Organised around three major thematic sections titled ‘Tools,’ ‘Materials,’ and ‘Systems,’ the structure is intended to mirror the methodology of an architecture studio, from conception to realisation, and then the broader contexts to which any built environment relates. This allows Chua to pursue a range of inquiries that includes the revision of ancient Pāli descriptions of the heavens in terms of modernist geometries and how the growth of a Chinese urban class sought to assert kinship through architectural appeals to “their” dynastic past. Further, Chua explores how the introduction of air-conditioning could underwrite notions of “civilization” and partially secure ideals of democracy as different classes now shared the new and comfortable leisure spaces of the twentieth century. And, finally, there is the coming of the Cold War and the emergence of “development” as a supplanting of democratic ideals, linked to the dictatorship of Sarit Thanarat (1957-1963) and heavy US investment to establish Bangkok as a consumerist mecca and thus as a bulwark against the spread of communism.
Bangkok Utopia is the most recent, and most scholarly, attempt to unravel the complexities of Bangkok as it evolved in the twentieth century. Descriptions of the extreme contrasts to be found in the Thai capital have become so familiar as to be a literary cliché but, nevertheless, given current aggressive attempts at gentrification in downtown Bangkok on behalf of PM Prayut Chan-o-cha’s dictatorial government, we should keep in view what Chua acutely grasps here: questions of the politics of architectural form and space. Unlike previous volumes such as Marc Askew’s encyclopaedic Bangkok: Place, Practice and Representation (Routledge 2002) or Philip Cornwel-Smith’s Very Bangkok: In the City of Senses (River Books 2020), to treat the city as technocratic or as a product of the “fact” of “culture” is to miss examining the vested interests that shape it. Further, as Chua implicitly suggests throughout the varied concerns of the book, forms and spaces aim to act on us, to shape bodies and subjectivities one way or another. The image of Bangkok that emerges is one of a powerful crucible for ideological experiments on behalf of a range of elites. A recurring range of street protests in Thailand since the beginning of this century are violently contesting their legacies and demanding new visions of a future. Utopian ideals are not lost.

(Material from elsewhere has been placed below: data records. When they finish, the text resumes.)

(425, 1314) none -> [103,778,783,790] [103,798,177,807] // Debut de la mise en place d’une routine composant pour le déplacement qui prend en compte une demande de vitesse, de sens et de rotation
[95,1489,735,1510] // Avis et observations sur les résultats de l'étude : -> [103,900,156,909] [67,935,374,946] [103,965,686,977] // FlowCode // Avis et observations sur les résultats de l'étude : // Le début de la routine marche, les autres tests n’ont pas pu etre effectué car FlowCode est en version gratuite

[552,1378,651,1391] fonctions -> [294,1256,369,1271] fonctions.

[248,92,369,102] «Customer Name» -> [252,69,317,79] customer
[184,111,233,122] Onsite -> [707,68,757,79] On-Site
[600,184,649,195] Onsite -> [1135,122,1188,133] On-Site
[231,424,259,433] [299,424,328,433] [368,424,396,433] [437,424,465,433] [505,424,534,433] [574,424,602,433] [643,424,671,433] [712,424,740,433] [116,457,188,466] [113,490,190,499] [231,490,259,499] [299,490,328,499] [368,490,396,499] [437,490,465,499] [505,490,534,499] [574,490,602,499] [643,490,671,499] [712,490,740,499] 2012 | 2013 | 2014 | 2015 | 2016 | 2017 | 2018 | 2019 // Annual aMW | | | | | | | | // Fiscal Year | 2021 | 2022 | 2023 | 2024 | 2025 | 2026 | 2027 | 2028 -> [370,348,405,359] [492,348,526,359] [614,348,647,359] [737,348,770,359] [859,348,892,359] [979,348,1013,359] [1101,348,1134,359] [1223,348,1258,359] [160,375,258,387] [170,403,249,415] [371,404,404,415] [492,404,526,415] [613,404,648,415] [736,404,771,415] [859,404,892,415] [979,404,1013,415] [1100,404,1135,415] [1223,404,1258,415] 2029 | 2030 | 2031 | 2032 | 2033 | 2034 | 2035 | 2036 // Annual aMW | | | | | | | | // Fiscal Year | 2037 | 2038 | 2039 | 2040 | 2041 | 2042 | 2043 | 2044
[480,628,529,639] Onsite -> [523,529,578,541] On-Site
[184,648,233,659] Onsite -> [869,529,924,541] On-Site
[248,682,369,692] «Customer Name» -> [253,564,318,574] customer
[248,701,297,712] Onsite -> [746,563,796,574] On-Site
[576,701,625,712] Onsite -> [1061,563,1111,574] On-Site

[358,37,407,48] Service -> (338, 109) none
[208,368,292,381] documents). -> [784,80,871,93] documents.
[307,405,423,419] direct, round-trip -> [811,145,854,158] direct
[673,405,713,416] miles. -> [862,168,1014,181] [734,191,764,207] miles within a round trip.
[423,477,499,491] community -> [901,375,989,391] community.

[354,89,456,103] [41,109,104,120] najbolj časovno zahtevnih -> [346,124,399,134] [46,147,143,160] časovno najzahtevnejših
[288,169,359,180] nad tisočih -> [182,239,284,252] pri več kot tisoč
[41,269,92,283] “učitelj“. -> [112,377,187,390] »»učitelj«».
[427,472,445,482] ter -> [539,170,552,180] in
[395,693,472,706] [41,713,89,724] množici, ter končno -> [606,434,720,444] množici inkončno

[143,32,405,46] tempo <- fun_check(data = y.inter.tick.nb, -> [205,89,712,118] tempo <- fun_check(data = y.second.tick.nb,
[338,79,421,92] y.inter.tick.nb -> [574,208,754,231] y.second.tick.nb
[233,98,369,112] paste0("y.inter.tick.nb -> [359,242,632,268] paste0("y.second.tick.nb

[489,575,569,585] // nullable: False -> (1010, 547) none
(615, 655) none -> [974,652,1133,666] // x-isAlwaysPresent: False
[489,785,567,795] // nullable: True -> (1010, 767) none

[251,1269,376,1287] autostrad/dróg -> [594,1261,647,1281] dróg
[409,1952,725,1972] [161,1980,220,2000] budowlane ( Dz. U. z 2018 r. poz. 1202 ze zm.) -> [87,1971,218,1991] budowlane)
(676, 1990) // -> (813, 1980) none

Chua’s achievement is published as part of the University of Hawai’i Press’s series titled ‘Spatial Habitus: Making and Meaning in Asia’s Architecture.’ Hopefully this purview won’t seem too narrow to potential readers as Bangkok Utopia is a rich resource and timely in view of the rise of Asia-as-method and decolonial methodologies and theories. And it proves the health of new studies of visual and material artefacts and cultures outside their traditional disciplinary domains.